OPINION: We have a quibble – yes, a quibble! – with the latest Reader's Digest poll of most trusted New Zealanders.
We don't trust it.
Or rather, we mistrust it as being much of a gauge of trustworthiness rather than admirableness or likeability.
According to the survey, Winston Peters languishes wretchedly at 96th on the list of 100.
How can this be when both his detractors and his supporters could start a sentence "trust Winston to ... " and proceed emphatically and in detail to a full stop, if not an exclamation mark?
Ranking even lower than Winston we have Sir Doug Graham, no doubt due to his involvement in the disgraceful Lombard Finance company. Yet we retain our abiding admiration for Sir Colin Meads, whose top-10 position is in spite of his "Solid as, I'd say ..." advertising endorsement of another hideous turkey, Provincial Finance.
There is, of course, a world of difference between the level of expertise expected of a company director like Sir Doug and a celebrity endorser like Sir Colin. It's discomforting, though, that his appeal as a frontman was presumably based on his standing – what, that he should know a thing or two? – and that by and large people are not too terribly reproachful now because they accept that, after all, it's not like he knew all that much about what was going on.
We need to remember that trustworthiness is not, necessarily, transportable beyond a person's field of expertise. Even when we admire their character, list-toppers like Richie McCaw and Alison Holst are unassailably deserving of approval because they come up with the goods in ways that we can vividly appreciate for ourselves. We trust him play like a demon and to be onside regardless of what some sluggardly ref or meddlesome touch judge might think he saw. We trust her recipes to work and taste good.
But when they or others venture outside their field of expertise we need to mitigate admiration for their character and skills with flinty assessment of what their judgment is necessarily worth.
If the list truly does reflect a sense of simply reliability, then the scientific community must rejoice at the endorsement that television weather presenter Jim Hickey is eighth. Clearly the reliability of the weather forecast is now a matter of abiding social contentment.
The least trusted New Zealander of 100, ranked by research firm Catalyst Consultancy & Research, was Destiny Church leader Brian Tamaki. This is liable to strike his congregation as proof, if proof were needed, of our great wickedness as a nation. Satan has blinded our eyes. His devotees will huddle together just that more closely. Similarly, perhaps, the low rankings of Maori Party leaders Pita Sharples and Tariana Turia are liable to be seen by their followers as racist – in which case is it a reverse badge of honour that Mana's Hone Harawira ranks even lower?

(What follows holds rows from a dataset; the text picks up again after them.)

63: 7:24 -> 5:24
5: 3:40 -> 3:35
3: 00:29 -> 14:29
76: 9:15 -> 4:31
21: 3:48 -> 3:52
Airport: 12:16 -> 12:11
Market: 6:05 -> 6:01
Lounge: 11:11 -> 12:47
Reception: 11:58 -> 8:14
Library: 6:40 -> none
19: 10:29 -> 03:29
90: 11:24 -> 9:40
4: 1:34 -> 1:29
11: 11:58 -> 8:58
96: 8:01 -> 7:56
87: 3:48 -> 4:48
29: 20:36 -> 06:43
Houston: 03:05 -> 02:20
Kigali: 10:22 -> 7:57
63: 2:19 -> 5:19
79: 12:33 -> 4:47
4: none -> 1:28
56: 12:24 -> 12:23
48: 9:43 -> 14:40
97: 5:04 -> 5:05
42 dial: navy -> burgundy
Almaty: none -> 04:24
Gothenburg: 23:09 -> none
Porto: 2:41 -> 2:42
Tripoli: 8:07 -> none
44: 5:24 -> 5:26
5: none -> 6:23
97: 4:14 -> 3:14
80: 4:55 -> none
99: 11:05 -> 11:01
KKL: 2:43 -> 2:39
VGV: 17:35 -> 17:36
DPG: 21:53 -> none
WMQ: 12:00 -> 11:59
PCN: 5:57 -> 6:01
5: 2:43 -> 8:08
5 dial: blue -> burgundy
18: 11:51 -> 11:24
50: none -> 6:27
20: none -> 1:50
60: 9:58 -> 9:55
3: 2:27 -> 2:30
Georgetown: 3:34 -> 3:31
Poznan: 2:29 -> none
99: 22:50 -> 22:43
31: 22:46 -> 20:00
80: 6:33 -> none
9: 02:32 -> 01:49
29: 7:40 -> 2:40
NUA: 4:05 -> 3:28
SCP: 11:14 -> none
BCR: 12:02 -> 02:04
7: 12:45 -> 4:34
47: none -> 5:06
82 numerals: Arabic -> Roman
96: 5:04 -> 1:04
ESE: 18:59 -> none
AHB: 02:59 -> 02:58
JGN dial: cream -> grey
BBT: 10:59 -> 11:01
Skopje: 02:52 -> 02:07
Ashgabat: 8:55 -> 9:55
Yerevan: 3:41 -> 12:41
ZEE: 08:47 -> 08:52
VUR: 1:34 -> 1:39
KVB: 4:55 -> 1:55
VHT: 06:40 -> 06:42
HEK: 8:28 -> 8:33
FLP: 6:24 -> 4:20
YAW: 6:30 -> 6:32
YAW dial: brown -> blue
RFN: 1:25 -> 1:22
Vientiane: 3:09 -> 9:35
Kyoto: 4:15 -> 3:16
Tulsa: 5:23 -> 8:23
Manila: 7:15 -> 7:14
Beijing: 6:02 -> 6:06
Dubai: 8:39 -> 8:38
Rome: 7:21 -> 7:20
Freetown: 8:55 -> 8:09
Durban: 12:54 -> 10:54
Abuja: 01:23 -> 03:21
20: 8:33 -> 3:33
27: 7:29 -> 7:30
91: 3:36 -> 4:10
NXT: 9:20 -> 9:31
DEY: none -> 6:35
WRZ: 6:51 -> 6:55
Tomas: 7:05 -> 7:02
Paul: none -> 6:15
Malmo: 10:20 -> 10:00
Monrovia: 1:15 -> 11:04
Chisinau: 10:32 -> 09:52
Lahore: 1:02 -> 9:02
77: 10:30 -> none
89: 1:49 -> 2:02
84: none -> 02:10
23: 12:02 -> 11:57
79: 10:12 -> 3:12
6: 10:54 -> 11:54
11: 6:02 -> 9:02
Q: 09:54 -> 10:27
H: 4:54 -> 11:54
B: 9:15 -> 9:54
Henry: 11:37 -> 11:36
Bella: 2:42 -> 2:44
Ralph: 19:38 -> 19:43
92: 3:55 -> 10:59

If anything, the people whose positions are most likely to be destabilised by their ratings are every bit as likely to be those who rank in the lukewarm middle. What will Jemaine Clement, at 60th, make of the fact that he's regarded as just that tiny bit less trustworthy than his Flight of the Conchords cohort Bret McKenzie at 54th? Should it happen that the two start discussing this, say lightly at first, then ardently, and then with such rancour and recrimination that the Conchords wind up disbanding as a result, we'll all know whom to blame. Clement. He's the less trustworthy one.